Pesquisas afirmam que o consumo moderado da bebida reduz o risco de doenças cardíacas e melhora o sistema imunológico
Preferência nacional, a cerveja sempre foi
vista como uma inimiga da boa forma e
relacionada a diversas doenças ocasionadas
pelo alcoolismo.
O que muita gente ainda não sabe é que, quando consumida com moderação, a bebida pode trazer muitos benefícios à saúde.
Segundo pesquisas europeias, quem bebe cerveja moderadamente tem 30% de chances a menos de contrair a doença de Parkinson.
Além disso, o consumo moderado da bebida reduz o risco de doenças cardíacas, melhora o sistema imunológico e ajuda na prevenção contra o câncer.
PropriedadesSe você duvida das informações acima é preciso, antes de mais nada, conhecer as propriedades da cerveja.
Bebida equilibrada e de baixo teor alcoólico,
ela possui níveis importantes de vitaminas e minerais que beneficiam o organismo humano. Por exemplo, a cerveja é rica em vitaminas do complexo B, que atuam sobre o funcionamento dos músculos, nervos e do cérebro.
Ela ainda age sobre o metabolismo das
gorduras e ajuda na manutenção dos tecidos.
Na bebida também podem ser encontrados minerais, como cálcio e silício – que são componentes essenciais para a composição dos ossos – além do potássio, que junto com o cálcio ajuda no bom funcionamento do coração.
Outro componente presente na cerveja que merece destaque é o lúpulo, um sedativo suave e estimulante do apetite.
A bebida contém ainda ácido fosfórico, que tem bons efeitos sobre a pele e era usado na Antiguidade como cosmético.
Além disso, ele é um alimento seguro do ponto de vista sanitário, pela ausência de micro-organismos patogênicos e pelo fato de suas principais matérias-primas (água,
levedo e malte) serem facilmente controladas.
Cerveja engorda?Esqueça essa história de que a cerveja é inimiga da boa forma.
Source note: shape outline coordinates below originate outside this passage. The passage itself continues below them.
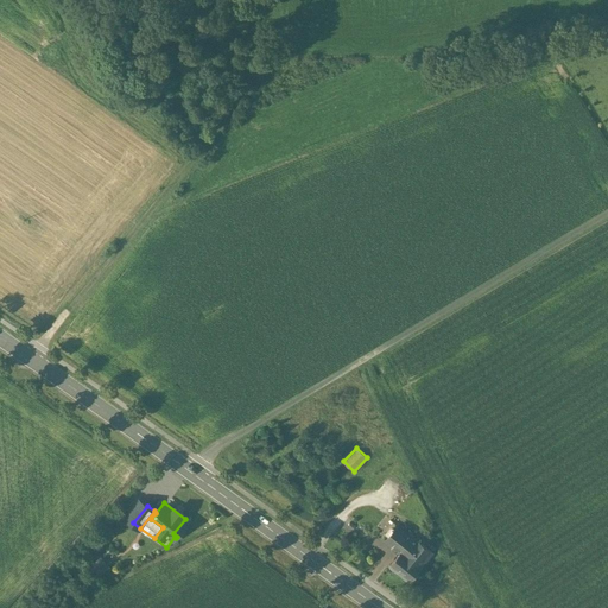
[(416,540),(398,525),(386,540),(392,545),(391,546),(397,551),(398,550),(401,552),(403,550),(406,553),(416,540)]
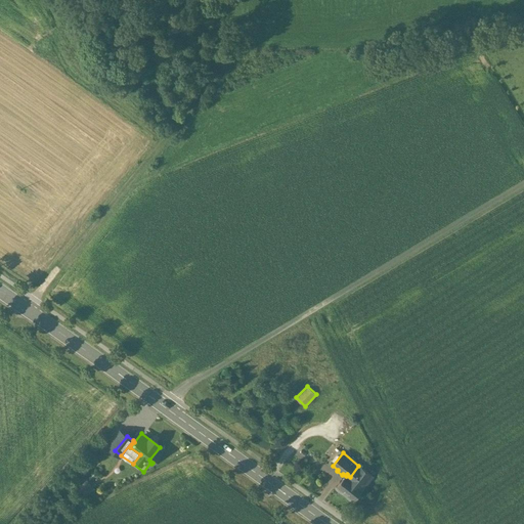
[(358,466),(350,477),(363,487),(373,475),(359,465),(358,466)]
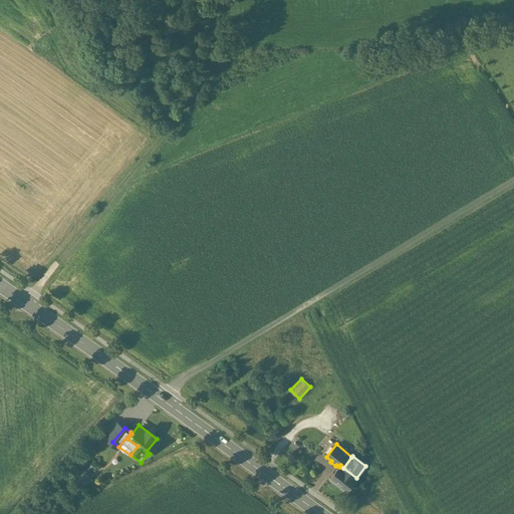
[(343,468),(340,465),(339,467),(330,478),(346,490),(356,478),(343,468)]
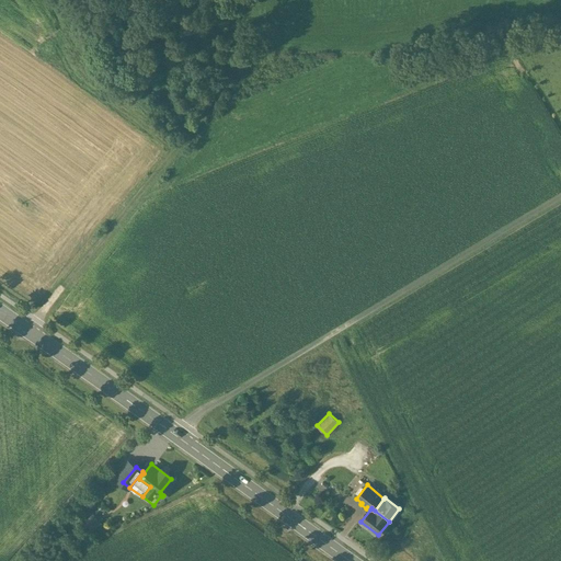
[(92,516),(82,525),(89,533),(99,524),(92,516)]
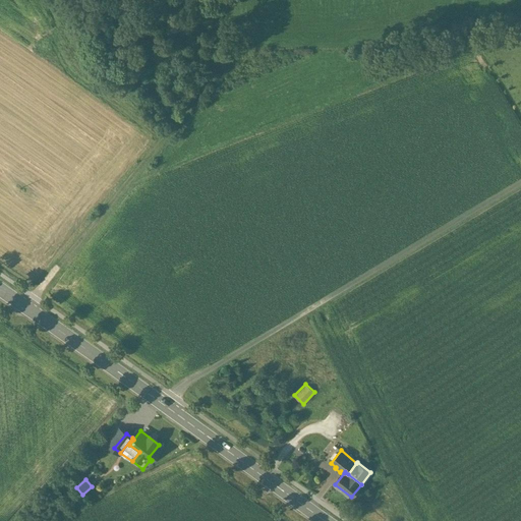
All buildings are outlined.
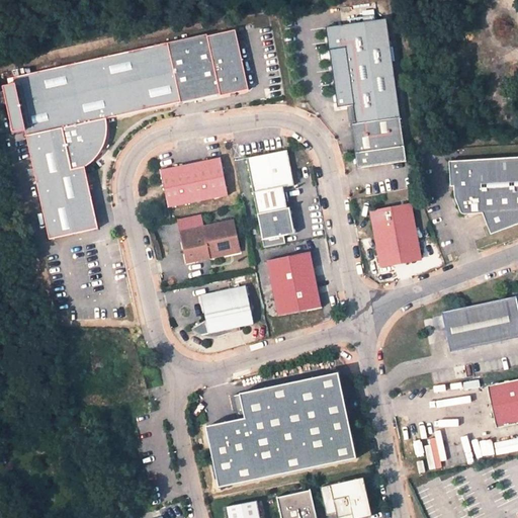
[(386,20),(326,28),(337,108),(354,105),(354,110),(398,101),(386,20)]
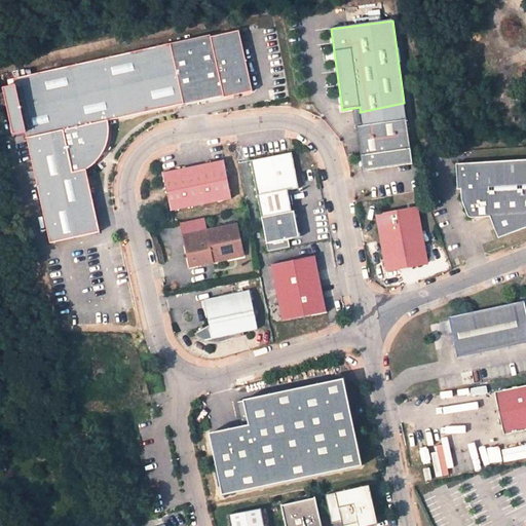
[(17,78),(50,243),(102,233),(88,171),(95,166),(100,161),(104,157),(108,150),(110,145),(112,138),(113,129),(112,122),(186,107),(226,99),(227,101),(256,95),(243,34),(215,40),(215,38),(17,78)]
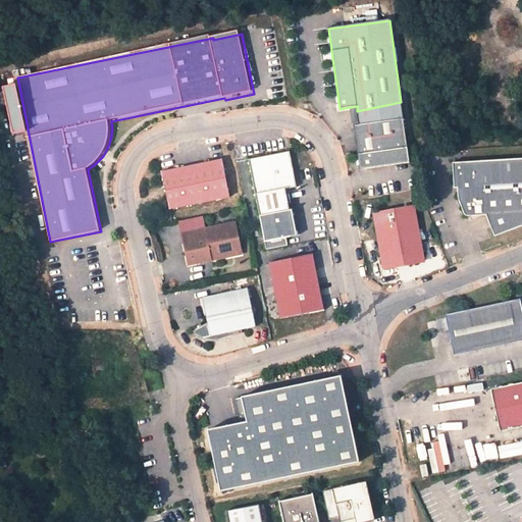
[(401,102),(357,111),(359,125),(354,125),(360,170),(410,163),(403,118),(401,102)]
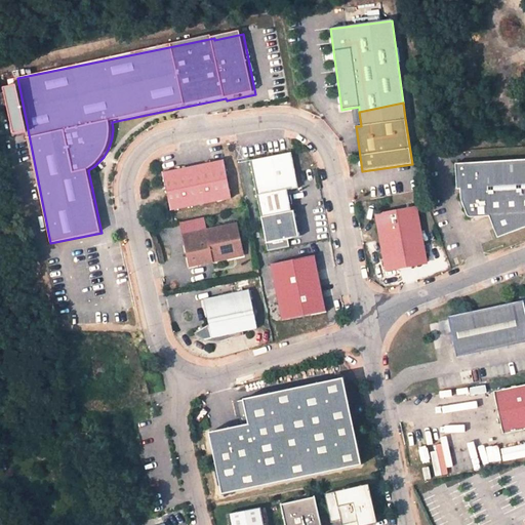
[(291,153),(250,161),(260,217),(267,251),(289,247),(288,240),(283,213),(291,212),(287,191),(298,189),(291,153)]
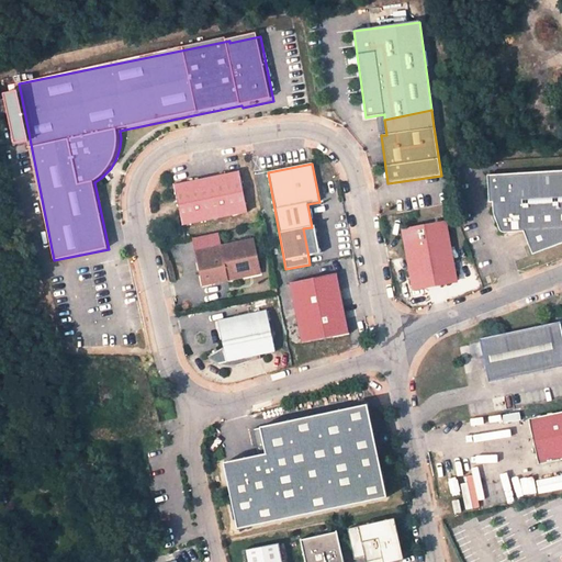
[(187,181),(172,184),(176,199),(181,225),(247,212),(242,186),(239,171),(225,173),(225,175),(187,181)]
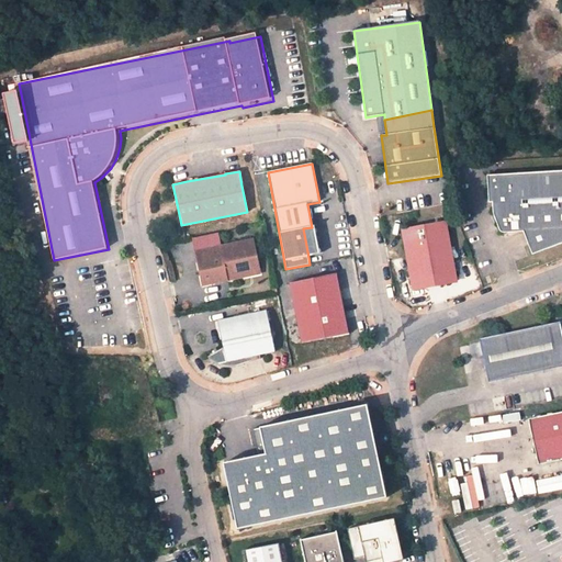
[(534,258),(561,247),(561,175),(524,177),(487,178),(489,204),(493,205),(493,214),(501,232),(501,233),(502,233),(502,234),(503,234),(503,235),(504,235),(505,235),(506,235),(525,235),(534,258)]
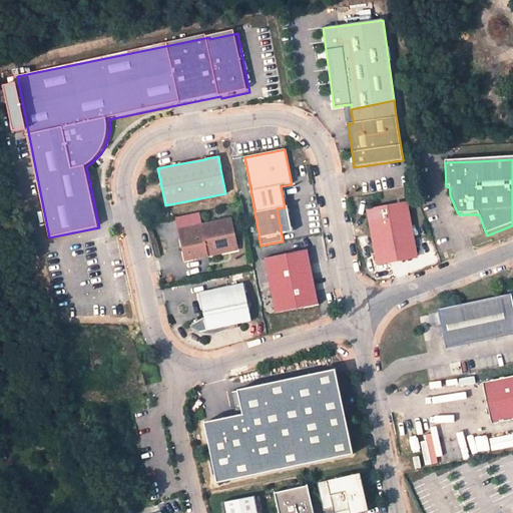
[(414,246),(406,202),(367,209),(376,264),(389,262),(387,251),(414,246)]
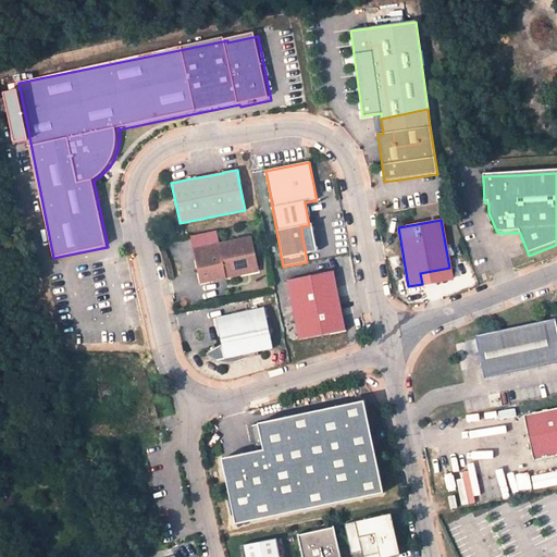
[(306,255),(317,252),(311,224),(309,225),(300,226),(306,255)]
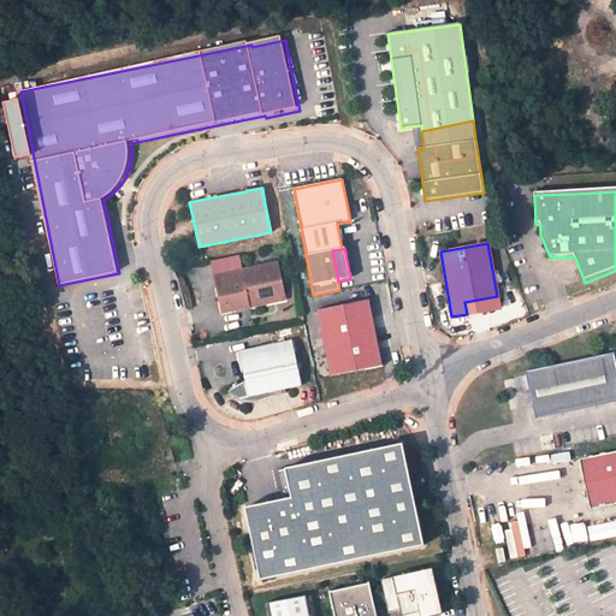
[(277,262),(241,271),(243,280),(217,286),(223,313),(249,307),(248,301),(284,294),(277,262)]
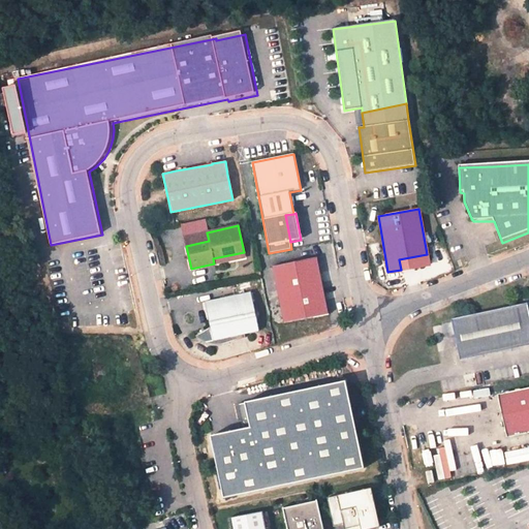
[(184,237),(186,246),(209,241),(207,232),(184,237)]
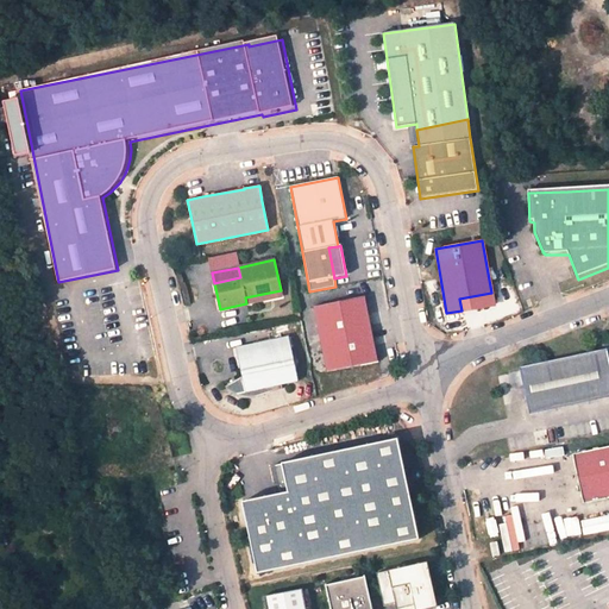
[(282,296),(281,290),(245,297),(246,303),(282,296)]
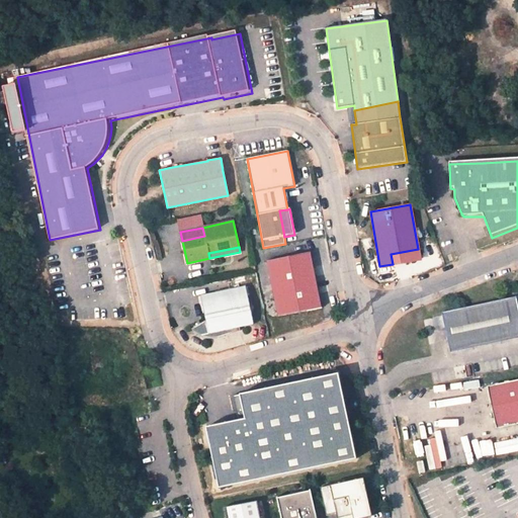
[(393,264),(419,259),(418,249),(391,254),(393,264)]
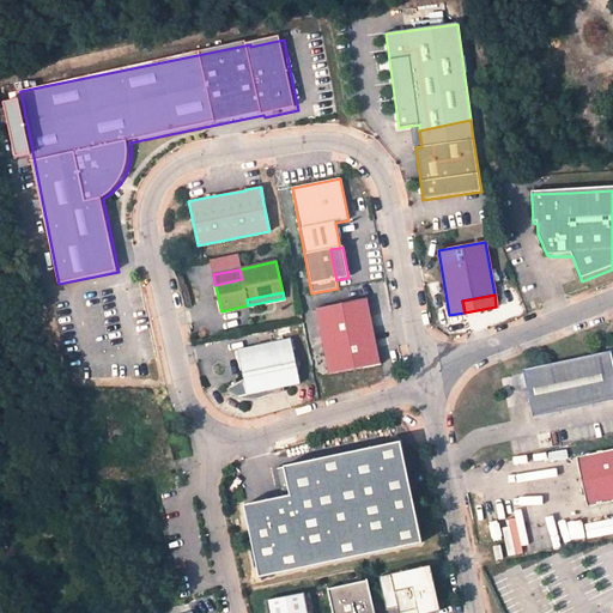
[(331,376),(365,370),(382,366),(368,299),(350,303),(350,304),(316,310),(331,376)]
Uma pesquisa realizada pelo Scientific Institute
for Public Health Louis Pasteur, da Bélgica, concluiu que a bebida e a obesidade não possuem relação.
O estudo considerou fatores sócio-econômicos, presença ou não de doenças crônicas, tabagismo, hábitos alimentares,
atividade física, idade e acesso a assistência médica.
No grupo de pessoas analisadas durante um ano, o subgrupo dos bebedores de cerveja era menos obeso que o subgrupo dos não-bebedores de cerveja.
Depois de analisar todos os outros fatores, concluiu-se que o consumo de cerveja não contribui para a obesidade.
Um outro estudo, dessa vez liderado pela International Association for the Study of Obesity (IASO), afirmou que o estilo de vida possui muito mais influência no sobrepeso
do que a ingestão da cerveja.
O que realmente propicia o aumento de peso são os acompanhamentos da bebida, ricos em calorias, como batatas fritas, amendoins, salsichas, torresmos, churrasco, entre outros.
Apesar de tantos benefícios, é preciso lembrar que a cerveja é uma bebida alcoólica e deve ser consumida com moderação.
Segundo os especialistas, as mulheres devem
consumir no máximo dois copos de cerveja por dia. Já os homens não devem ultrapassar a dose de quatro copos diários da bebida.